Jason Wiltse and Matthew Onstot, wealth advisers and co-founders of the independent firm Wilon Wealth Management in Urbandale, say that often their clients seek advice on how to save for retirement while balancing other financial responsibilities.

Jason Wiltse and Matthew Onstot, wealth advisers and co-founders of the independent firm Wilon Wealth Management in Urbandale, say that often their clients seek advice on how to save for retirement while balancing other financial responsibilities.

While most Americans project that saving $1 million for retirement will suffice, some say it might not be enough.
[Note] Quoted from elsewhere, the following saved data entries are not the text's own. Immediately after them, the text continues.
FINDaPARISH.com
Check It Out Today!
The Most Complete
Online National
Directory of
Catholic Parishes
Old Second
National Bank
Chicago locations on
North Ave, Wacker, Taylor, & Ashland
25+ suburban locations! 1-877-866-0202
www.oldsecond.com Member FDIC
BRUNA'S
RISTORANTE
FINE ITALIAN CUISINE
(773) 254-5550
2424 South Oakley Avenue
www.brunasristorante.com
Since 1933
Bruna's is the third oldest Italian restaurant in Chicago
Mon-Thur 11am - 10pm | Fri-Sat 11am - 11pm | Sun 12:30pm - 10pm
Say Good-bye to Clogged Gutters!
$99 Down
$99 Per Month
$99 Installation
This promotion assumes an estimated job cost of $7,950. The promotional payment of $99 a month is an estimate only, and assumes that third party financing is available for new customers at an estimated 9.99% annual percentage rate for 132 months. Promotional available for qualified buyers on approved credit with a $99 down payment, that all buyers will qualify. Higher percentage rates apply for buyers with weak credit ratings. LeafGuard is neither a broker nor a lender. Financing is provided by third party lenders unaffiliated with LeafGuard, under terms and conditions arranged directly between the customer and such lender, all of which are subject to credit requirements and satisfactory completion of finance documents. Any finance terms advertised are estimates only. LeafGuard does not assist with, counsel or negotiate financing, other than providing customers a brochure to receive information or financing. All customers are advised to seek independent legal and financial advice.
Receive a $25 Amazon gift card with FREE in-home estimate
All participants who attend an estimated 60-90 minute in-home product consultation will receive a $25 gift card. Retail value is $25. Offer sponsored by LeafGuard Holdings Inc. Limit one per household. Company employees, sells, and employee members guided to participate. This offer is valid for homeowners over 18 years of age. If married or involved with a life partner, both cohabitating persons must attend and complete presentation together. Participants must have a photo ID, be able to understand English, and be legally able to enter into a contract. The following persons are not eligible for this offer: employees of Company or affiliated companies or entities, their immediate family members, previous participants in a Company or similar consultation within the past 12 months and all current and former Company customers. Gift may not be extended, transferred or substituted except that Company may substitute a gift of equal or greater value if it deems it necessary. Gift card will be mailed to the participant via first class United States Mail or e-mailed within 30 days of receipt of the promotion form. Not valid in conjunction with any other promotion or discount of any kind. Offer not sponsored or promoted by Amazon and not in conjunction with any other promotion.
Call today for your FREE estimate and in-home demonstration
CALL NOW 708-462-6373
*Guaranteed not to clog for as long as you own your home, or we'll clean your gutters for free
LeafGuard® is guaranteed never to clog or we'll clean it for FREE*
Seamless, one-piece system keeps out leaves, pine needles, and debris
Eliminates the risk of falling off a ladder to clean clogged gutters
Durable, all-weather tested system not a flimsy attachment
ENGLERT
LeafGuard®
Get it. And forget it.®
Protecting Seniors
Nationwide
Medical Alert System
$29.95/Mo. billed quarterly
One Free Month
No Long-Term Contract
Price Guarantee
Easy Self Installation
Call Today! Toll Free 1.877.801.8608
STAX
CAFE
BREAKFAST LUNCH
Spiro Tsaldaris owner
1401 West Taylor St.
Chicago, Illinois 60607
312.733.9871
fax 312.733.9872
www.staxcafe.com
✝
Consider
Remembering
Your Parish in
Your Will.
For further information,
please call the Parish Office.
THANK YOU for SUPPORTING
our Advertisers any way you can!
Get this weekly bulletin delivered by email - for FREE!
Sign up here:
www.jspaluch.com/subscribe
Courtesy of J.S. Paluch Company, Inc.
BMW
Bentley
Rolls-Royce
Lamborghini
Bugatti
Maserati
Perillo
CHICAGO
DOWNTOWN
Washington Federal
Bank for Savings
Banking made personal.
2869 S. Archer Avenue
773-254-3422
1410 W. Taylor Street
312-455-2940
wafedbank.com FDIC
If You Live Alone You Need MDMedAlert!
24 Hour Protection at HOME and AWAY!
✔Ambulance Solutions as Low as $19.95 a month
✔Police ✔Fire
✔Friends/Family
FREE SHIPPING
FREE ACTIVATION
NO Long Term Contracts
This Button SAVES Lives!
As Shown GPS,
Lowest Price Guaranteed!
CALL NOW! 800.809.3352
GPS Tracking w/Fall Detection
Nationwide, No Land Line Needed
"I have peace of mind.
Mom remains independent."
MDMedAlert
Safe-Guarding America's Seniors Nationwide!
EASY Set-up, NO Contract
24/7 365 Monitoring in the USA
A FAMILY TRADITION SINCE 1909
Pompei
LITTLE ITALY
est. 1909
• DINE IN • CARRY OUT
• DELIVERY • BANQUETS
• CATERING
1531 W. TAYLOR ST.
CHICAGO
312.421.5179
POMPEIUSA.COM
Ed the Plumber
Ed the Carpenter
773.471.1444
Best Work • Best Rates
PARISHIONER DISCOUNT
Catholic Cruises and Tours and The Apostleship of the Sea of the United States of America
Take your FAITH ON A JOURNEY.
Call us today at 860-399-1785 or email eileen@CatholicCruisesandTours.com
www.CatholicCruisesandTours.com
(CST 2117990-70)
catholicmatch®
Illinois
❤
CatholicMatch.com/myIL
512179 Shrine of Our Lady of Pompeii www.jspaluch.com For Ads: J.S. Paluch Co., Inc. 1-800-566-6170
A poll conducted in 2010 by Scottrade Adviser Services projected the savings needed by generation. “For Generation Y, ages 18 to 26, the consensus was these young people would need at least $2 million, but a strong minority of the financial professionals cautioned this generation should target $3 million. Generation X, ages 27 to 42, the range was between $2 million and $3 million. Among Baby Boomers, ages 43 to 64, most agreed they needed $1.5 million to $2 million. For seniors, the advice was to aim for between $500,000 and $1.5 million.”

Jason Wiltse and Matthew Onstot, wealth advisers and co-founders of the independent firm Wilon Wealth Management in Urbandale, say their clients often seek advice on how to save for retirement while balancing other financial responsibilities. Most of their clients, they say, have a net worth of least $500,000 and they are financially responsible, committed savers.

“It depends on their goals. Maybe they have a business that is starting to make money or they want to pay for their child’s college education,” says Onstot. “We can advise them what to do and still save for retirement.”

Wiltse says the key to investing is adhering to goals and avoiding mistakes.

“We can manage risk, but we can’t control performance,” he says.

He also suggests avoiding misconceptions such as young people should always take more risks in their investments or that people with sizable assets are always fiscally responsible.

“You have to be able to sleep at night when determining the risks of an investment. You have to achieve balance,” Wiltse says. “People also fall into traps when they start making money whether it be buying a new car or an expensive house. We see that a lot with young professionals who also juggle high student debts from college. They need to plan to save and to invest, too.”

Onstot and Wiltse say they encourage those saving for retirement to begin proactive, goals-based, comprehensive planning that helps them grow, maintain and transfer their wealth. They help clients achieve those goals by employing a wide range of money managers so that each client can rely on a team of portfolio managers as opposed to one individual. The advantage, they say, is so that should your goals change you can easily switch to a money manager who is better aligned with your needs.

“We like to do planning all the way down to the dollar,” says Wiltse. “We’ve always looked at it in those terms and now we see more clients wanting to look at it the same way.”

Most important, Onstot says, is to simply get started. Take the first step to start saving for retirement now.

“It’s so easy to set up automatic investments like saving money each pay period from your paycheck. Start small, even if it’s $150. Establish a plan and stick with it,” he says.